(last updated 15 Jan 2012)
Psychosis is a general term which refers to a significant mental disorder which results in a severe disturbance in which a person is unable to distinguish reality from fantasy. The cause of this can be either a physical or emotional disturbance.
Psychosis results in a significant distortion of a person’s mental capacity. The person has problems recognising reality and relating to other people. These distortions are serious enough to interfere with the person’s ability to deal with the normal demands of everyday life.
The signs and symptoms of psychosis include:
loss of touch with reality
delusions, or false beliefs
illusions, or mistaken beliefs
seeing, hearing, or perceiving things that are not there
agitated and inattentive behaviour
Psychotic illnesses can have a physical or emotional cause. The causes include such disorders as:
Wernicke-Korsakoff’s syndrome, a personality disorder that causes a wide variety of symptoms
senile dementia or Alzheimer’s disease, which involve memory loss and other changes
drug- or alcohol-induced psychosis
severe affective, or mood, disorders, schizpophrenia
In general, there is no known way to prevent psychosis. Psychoses that are the result of drugs or alcohol use can be prevented by avoiding these substances.
Psychosis is diagnosed based on the person’s symptoms and how long the person has had them. Psychological evaluation and testing can help to pinpoint the exact type of psychosis. A cranial CT scan or cranial MRI may be done to help rule out other causes for the symptoms.
Treatment varies depending on the cause of the psychosis. Psychotherapy, medication, and hospitalisation are all helpful in treating psychosis.

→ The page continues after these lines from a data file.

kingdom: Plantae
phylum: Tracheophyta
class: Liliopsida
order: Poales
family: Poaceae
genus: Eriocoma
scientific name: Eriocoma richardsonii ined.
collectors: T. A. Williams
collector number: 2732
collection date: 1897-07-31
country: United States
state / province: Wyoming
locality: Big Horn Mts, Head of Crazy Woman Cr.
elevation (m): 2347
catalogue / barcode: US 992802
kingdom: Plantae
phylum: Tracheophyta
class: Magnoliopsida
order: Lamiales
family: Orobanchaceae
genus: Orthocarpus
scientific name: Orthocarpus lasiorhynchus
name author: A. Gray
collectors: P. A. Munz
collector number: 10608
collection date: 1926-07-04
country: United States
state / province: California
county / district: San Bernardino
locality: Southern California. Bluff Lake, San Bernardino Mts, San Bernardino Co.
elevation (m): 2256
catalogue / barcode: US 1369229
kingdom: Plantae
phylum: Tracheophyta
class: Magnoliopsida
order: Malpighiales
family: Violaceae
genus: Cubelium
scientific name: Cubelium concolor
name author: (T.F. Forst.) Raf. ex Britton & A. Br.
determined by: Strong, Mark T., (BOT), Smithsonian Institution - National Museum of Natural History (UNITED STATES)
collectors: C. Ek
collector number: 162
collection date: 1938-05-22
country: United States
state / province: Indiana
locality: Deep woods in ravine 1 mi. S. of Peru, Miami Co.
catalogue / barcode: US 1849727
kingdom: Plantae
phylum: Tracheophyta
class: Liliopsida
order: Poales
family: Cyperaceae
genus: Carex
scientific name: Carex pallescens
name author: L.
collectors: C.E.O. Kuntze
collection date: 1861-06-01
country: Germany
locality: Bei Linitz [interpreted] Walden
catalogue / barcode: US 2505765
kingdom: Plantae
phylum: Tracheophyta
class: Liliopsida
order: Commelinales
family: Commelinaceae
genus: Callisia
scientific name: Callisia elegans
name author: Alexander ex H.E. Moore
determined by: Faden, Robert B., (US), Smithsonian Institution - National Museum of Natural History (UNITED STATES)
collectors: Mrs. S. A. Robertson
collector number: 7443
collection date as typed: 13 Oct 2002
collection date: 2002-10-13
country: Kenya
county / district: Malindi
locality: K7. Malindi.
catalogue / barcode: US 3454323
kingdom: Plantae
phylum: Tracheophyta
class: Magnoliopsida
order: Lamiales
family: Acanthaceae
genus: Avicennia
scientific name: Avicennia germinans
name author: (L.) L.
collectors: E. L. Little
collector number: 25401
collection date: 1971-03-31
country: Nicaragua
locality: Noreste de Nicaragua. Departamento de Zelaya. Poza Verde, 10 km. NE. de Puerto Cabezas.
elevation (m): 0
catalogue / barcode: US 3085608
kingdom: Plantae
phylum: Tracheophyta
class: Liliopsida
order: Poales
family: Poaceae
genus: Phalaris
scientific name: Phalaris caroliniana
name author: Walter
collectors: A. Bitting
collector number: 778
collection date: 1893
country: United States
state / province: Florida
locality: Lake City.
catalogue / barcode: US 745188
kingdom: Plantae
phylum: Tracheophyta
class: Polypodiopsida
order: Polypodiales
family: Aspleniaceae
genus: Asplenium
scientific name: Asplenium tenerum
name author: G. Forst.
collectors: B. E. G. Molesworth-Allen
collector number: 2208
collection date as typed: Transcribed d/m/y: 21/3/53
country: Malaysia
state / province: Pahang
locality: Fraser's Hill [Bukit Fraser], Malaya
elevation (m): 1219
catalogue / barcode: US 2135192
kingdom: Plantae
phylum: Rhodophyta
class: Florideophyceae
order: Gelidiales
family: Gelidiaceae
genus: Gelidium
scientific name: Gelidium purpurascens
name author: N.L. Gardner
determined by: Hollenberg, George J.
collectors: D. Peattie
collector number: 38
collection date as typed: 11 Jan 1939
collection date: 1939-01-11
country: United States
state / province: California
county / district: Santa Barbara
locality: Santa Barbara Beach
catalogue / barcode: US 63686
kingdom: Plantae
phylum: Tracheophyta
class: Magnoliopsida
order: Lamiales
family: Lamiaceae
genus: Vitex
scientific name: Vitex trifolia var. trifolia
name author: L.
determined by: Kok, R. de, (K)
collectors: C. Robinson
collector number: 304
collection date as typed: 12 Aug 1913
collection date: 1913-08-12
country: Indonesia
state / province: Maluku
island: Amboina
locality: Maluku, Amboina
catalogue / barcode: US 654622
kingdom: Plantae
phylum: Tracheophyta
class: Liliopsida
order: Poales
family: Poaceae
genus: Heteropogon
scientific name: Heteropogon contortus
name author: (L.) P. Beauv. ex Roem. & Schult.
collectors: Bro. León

During relapses of psychotic symptoms may be severe enough that the person needs to be protected. If suicide or homicide is part of the person’s delusions, the person may need to be hospitalised. Antipsychotic medication such as haloperidol, chlorpromazine and a vast array of newer agents may be helpful. In treatment resistant cases, a drug called Clozapine may be useful. All these drugs have side effects in short term and long term used and a psychiatrist should be consulted to discuss options for treatment at least initially. Side effects are common and if not addressed can often lead to person stops taking the medication, which subsequently lead to relapses in the psychotic symptoms. Treatment of psychosis requires regular review as the symptoms are not always stable and can be very sensitive to changes in the persons life. Careful monitoring of the person is necessary.